Now, two landmark studies suggest that treatment can be safely delayed even longer than the government guidelines suggest. And experts say the findings may have a dramatic impact on when HIV therapy is initiated.

Writing in the Nov. 28 issue of TheJournal of the American Medical Association, researchers from the University of British Columbia report that most people with the AIDS virus may be able to safely delay treatment until the level of CD4 immune cells (the cells destroyed by the virus) in their blood falls below 200 per cubic milliliter. In a separate study, researchers in the United Kingdom concluded that low numbers of these immune system cells and high amounts of virus in the blood (viral load) at treatment initiation were not associated with poor response to antiretroviral therapy in a large group of patients.

Delaying HIV therapy would lessen the chances that patients would develop a range of side severe effects from their medications, including nerve damage, weakened bones, high cholesterol, heart disease, and diabetes.

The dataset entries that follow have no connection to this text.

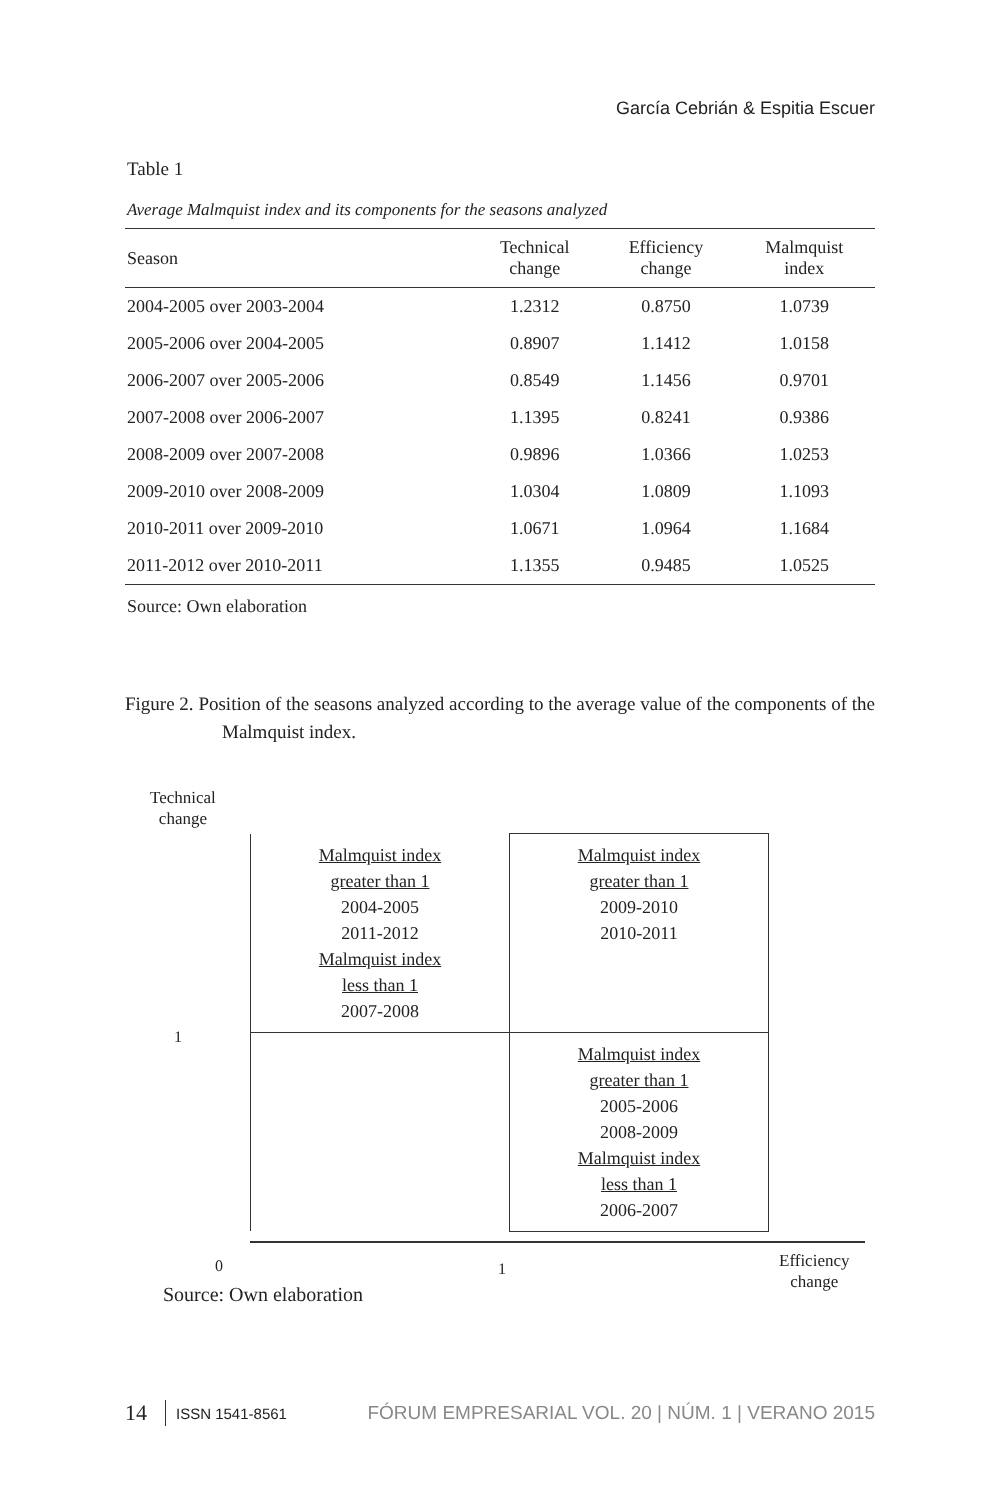García Cebrián & Espitia Escuer
Table 1
Average Malmquist index and its components for the seasons analyzed
| Season | Technical change | Efficiency change | Malmquist index |
| --- | --- | --- | --- |
| 2004-2005 over 2003-2004 | 1.2312 | 0.8750 | 1.0739 |
| 2005-2006 over 2004-2005 | 0.8907 | 1.1412 | 1.0158 |
| 2006-2007 over 2005-2006 | 0.8549 | 1.1456 | 0.9701 |
| 2007-2008 over 2006-2007 | 1.1395 | 0.8241 | 0.9386 |
| 2008-2009 over 2007-2008 | 0.9896 | 1.0366 | 1.0253 |
| 2009-2010 over 2008-2009 | 1.0304 | 1.0809 | 1.1093 |
| 2010-2011 over 2009-2010 | 1.0671 | 1.0964 | 1.1684 |
| 2011-2012 over 2010-2011 | 1.1355 | 0.9485 | 1.0525 |
Source: Own elaboration
Figure 2. Position of the seasons analyzed according to the average value of the components of the Malmquist index.
Technical
change
| Malmquist index greater than 1 2004-2005 2011-2012 Malmquist index less than 1 2007-2008 | Malmquist index greater than 1 2009-2010 2010-2011 |
| | Malmquist index greater than 1 2005-2006 2008-2009 Malmquist index less than 1 2006-2007 |
1
0 1
Efficiency
change
Source: Own elaboration
14 ISSN 1541-8561 FÓRUM EMPRESARIAL VOL. 20 | NÚM. 1 | VERANO 2015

"There are still unanswered questions with regard to treatment, but there is much more clarity that there was, with the publication of these two studies," HIV clinician and researcher Roger J. Pomerantz, MD, tells WebMD. "Instead of treating everyone hard and early, as we did early on, it is now clear that we should treat everyone hard but at an appropriate time. That doesn't always mean early."

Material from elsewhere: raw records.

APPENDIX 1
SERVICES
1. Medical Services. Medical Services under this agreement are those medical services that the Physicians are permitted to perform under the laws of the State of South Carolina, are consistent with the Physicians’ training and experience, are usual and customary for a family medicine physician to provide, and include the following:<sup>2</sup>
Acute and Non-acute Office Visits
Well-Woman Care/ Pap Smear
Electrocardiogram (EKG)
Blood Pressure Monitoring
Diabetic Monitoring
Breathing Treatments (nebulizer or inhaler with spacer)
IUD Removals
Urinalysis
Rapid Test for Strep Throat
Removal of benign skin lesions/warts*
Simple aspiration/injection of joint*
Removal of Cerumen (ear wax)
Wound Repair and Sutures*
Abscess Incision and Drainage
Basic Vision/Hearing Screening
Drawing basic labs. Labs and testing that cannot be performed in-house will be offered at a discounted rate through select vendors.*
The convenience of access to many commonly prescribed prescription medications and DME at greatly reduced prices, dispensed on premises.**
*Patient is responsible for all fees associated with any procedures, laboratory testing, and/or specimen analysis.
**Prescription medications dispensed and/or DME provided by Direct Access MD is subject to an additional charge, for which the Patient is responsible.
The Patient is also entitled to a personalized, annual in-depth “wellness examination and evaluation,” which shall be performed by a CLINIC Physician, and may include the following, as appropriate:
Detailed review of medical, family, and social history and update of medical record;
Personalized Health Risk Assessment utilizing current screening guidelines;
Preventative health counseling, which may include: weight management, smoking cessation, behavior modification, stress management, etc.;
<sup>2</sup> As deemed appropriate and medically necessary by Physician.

Pomerantz, who wrote an editorial evaluating the two studies, says he was in the aggressive, early treatment camp until seeing them. The February release of government guidelines urging delay of HAART treatment until immune system cells were very low -- CD4 counts were less than 350 -- or the viral load was more than 50,000 did not persuade him to be less aggressive. Chief of infectious diseases at Philadelphia's Thomas Jefferson University, Pomerantz has treated AIDS patients for almost 20 years.

"Even though I come from this very aggressive treatment group, I feel very comfortable having written this editorial," he says. "It appears that, with a few caveats, people who are treated when their CD4 counts approach 200 have a median length of survival and mortality that is no different from those treated earlier. This finding would have startled people five or six years ago."

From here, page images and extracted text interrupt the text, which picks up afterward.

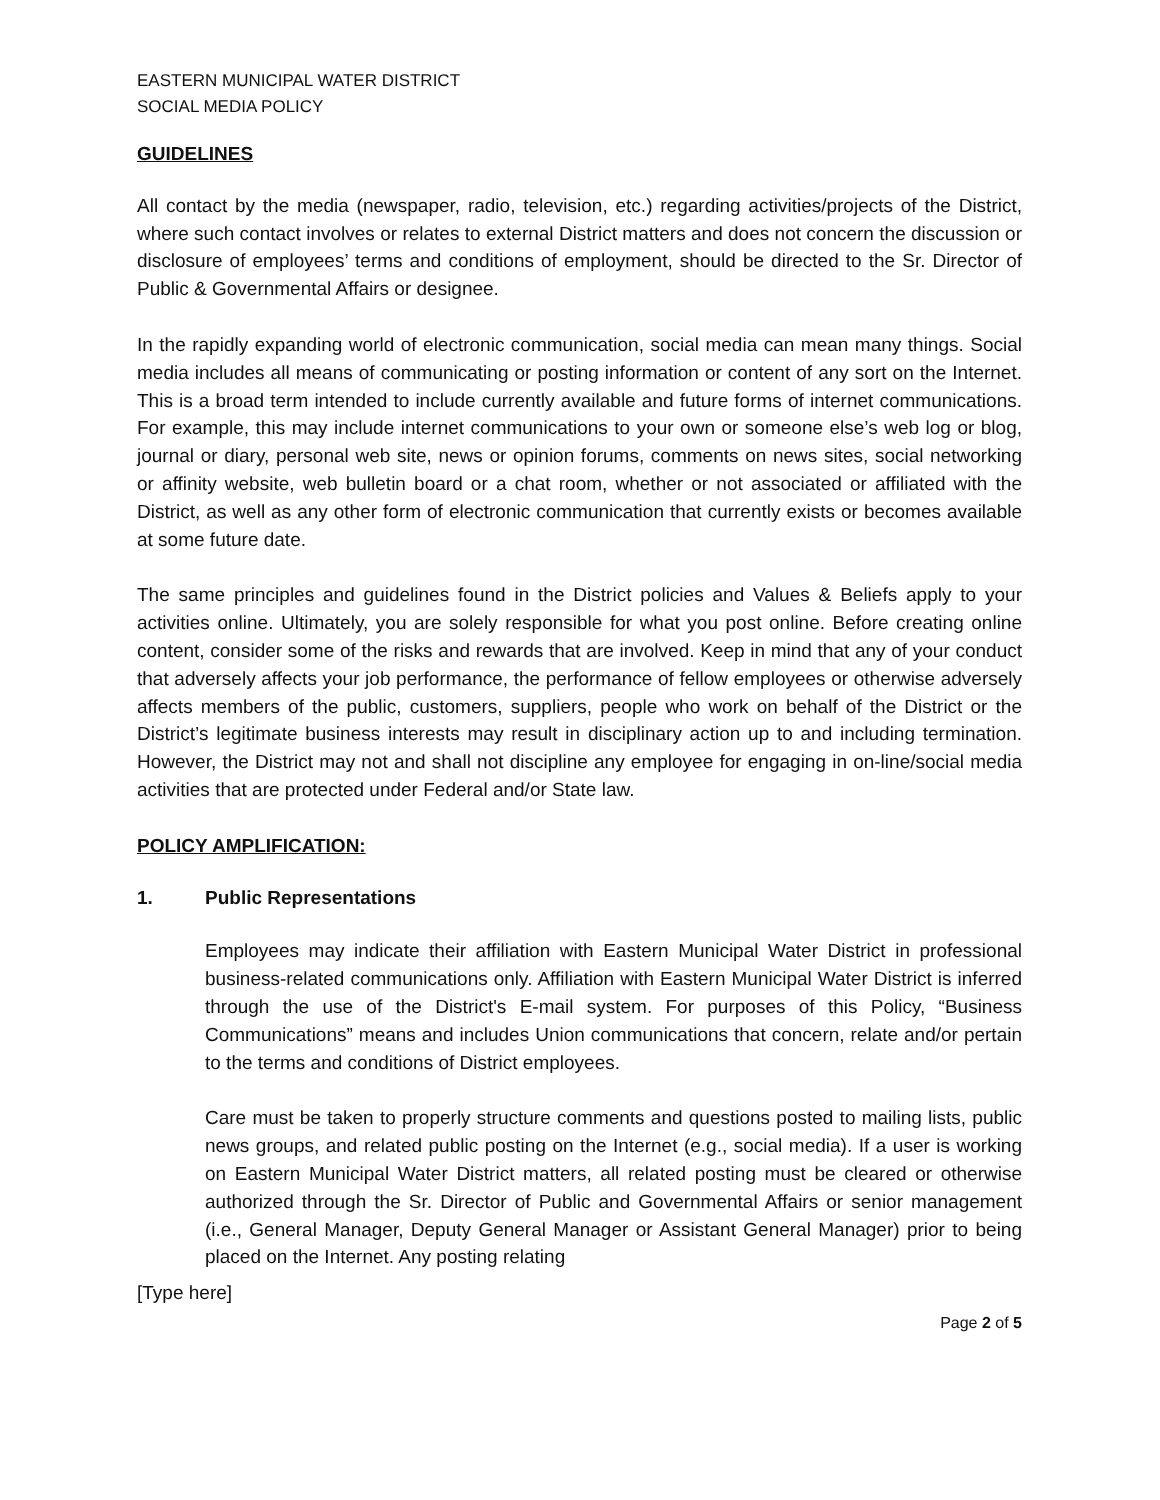EASTERN MUNICIPAL WATER DISTRICT
SOCIAL MEDIA POLICY
GUIDELINES
All contact by the media (newspaper, radio, television, etc.) regarding activities/projects of the District, where such contact involves or relates to external District matters and does not concern the discussion or disclosure of employees’ terms and conditions of employment, should be directed to the Sr. Director of Public & Governmental Affairs or designee.
In the rapidly expanding world of electronic communication, social media can mean many things. Social media includes all means of communicating or posting information or content of any sort on the Internet. This is a broad term intended to include currently available and future forms of internet communications. For example, this may include internet communications to your own or someone else’s web log or blog, journal or diary, personal web site, news or opinion forums, comments on news sites, social networking or affinity website, web bulletin board or a chat room, whether or not associated or affiliated with the District, as well as any other form of electronic communication that currently exists or becomes available at some future date.
The same principles and guidelines found in the District policies and Values & Beliefs apply to your activities online. Ultimately, you are solely responsible for what you post online. Before creating online content, consider some of the risks and rewards that are involved. Keep in mind that any of your conduct that adversely affects your job performance, the performance of fellow employees or otherwise adversely affects members of the public, customers, suppliers, people who work on behalf of the District or the District’s legitimate business interests may result in disciplinary action up to and including termination. However, the District may not and shall not discipline any employee for engaging in on-line/social media activities that are protected under Federal and/or State law.
POLICY AMPLIFICATION:
1. Public Representations
Employees may indicate their affiliation with Eastern Municipal Water District in professional business-related communications only. Affiliation with Eastern Municipal Water District is inferred through the use of the District's E-mail system. For purposes of this Policy, “Business Communications” means and includes Union communications that concern, relate and/or pertain to the terms and conditions of District employees.
Care must be taken to properly structure comments and questions posted to mailing lists, public news groups, and related public posting on the Internet (e.g., social media). If a user is working on Eastern Municipal Water District matters, all related posting must be cleared or otherwise authorized through the Sr. Director of Public and Governmental Affairs or senior management (i.e., General Manager, Deputy General Manager or Assistant General Manager) prior to being placed on the Internet. Any posting relating
[Type here]
Page 2 of 5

The new findings may convince doctors to delay HAART therapy in many infected patients, but there still may be subgroups who benefit from early treatment regardless of CD4 count or viral load. Several studies suggest that people whose HIV infections are identified within six months of seroconversion can retain near normal immune systems if treatment is begun immediately.

Pomerantz estimates that just 2% of HIV patients are identified this early, adding that it is not yet clear whether delaying treatment would be feasible in this group or in patients who experience dramatic drops in CD4 counts over a short period of time.

"These are patients that need to be watched closely," he says. "And there may be others who benefit from earlier treatment."